#### TASK TO CARRY OUT:
Output each entry that follows exactly. Images stay out.

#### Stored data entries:
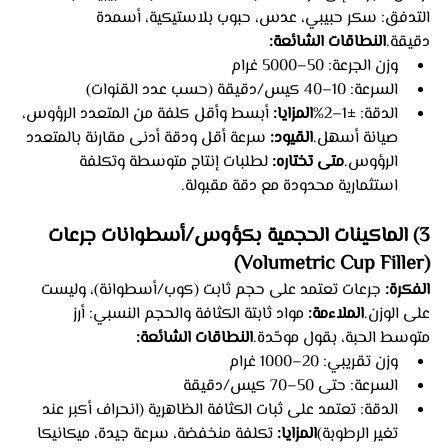
التدفق: سكر حبيبي، عدس، حبوب بلاستيكية، أسمدة 
دقيقة.
النطاقات الشائعة:
وزن الجرعة: 50–5000 غرام
السرعة: 10–40 كيس/دقيقة (حسب عدد القنوات)
الدقة: ±1–2%
المزايا:
 أبسط وأقل كلفة من المتعدد الرؤوس، 
صيانة أسهل.
القيود:
 سرعة أقل ودقة أدنى مقارنة بالمتعدد 
الرؤوس.
متى تختاره:
 لطلبات إنتاج متوسطة وتكلفة 
استثمارية محدودة مع دقة مقبولة.
3) الماكينات الحجمية بكؤوس/أسطوانات جرعات 
(Volumetric Cup Filler)
الفكرة:
 جرعات تعتمد على حجم ثابت (كوب/أسطوانة)، وليست 
على الوزن.
الملاءمة:
 مواد ثابتة الكثافة والحجم النسبي: أرز 
متوسط الحبة، بقول موحّدة.
النطاقات الشائعة:
وزن تقريبي: 20–1000 غرام
السرعة: حتى 50–70 كيس/دقيقة
الدقة: تعتمد على ثبات الكثافة الظاهرية (انحراف أكبر عند 
تغير الرطوبة)
المزايا:
 تكلفة منخفضة، سرعة جيدة، ميكانيكا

#### SOLUTION TO THIS PROBLEM:
التدفق: سكر حبيبي، عدس، حبوب بلاستيكية، أسمدة 
دقيقة.
النطاقات الشائعة:
وزن الجرعة: 50–5000 غرام
السرعة: 10–40 كيس/دقيقة (حسب عدد القنوات)
الدقة: ±1–2%
المزايا:
 أبسط وأقل كلفة من المتعدد الرؤوس، 
صيانة أسهل.
القيود:
 سرعة أقل ودقة أدنى مقارنة بالمتعدد 
الرؤوس.
متى تختاره:
 لطلبات إنتاج متوسطة وتكلفة 
استثمارية محدودة مع دقة مقبولة.
3) الماكينات الحجمية بكؤوس/أسطوانات جرعات 
(Volumetric Cup Filler)
الفكرة:
 جرعات تعتمد على حجم ثابت (كوب/أسطوانة)، وليست 
على الوزن.
الملاءمة:
 مواد ثابتة الكثافة والحجم النسبي: أرز 
متوسط الحبة، بقول موحّدة.
النطاقات الشائعة:
وزن تقريبي: 20–1000 غرام
السرعة: حتى 50–70 كيس/دقيقة
الدقة: تعتمد على ثبات الكثافة الظاهرية (انحراف أكبر عند 
تغير الرطوبة)
المزايا:
 تكلفة منخفضة، سرعة جيدة، ميكانيكا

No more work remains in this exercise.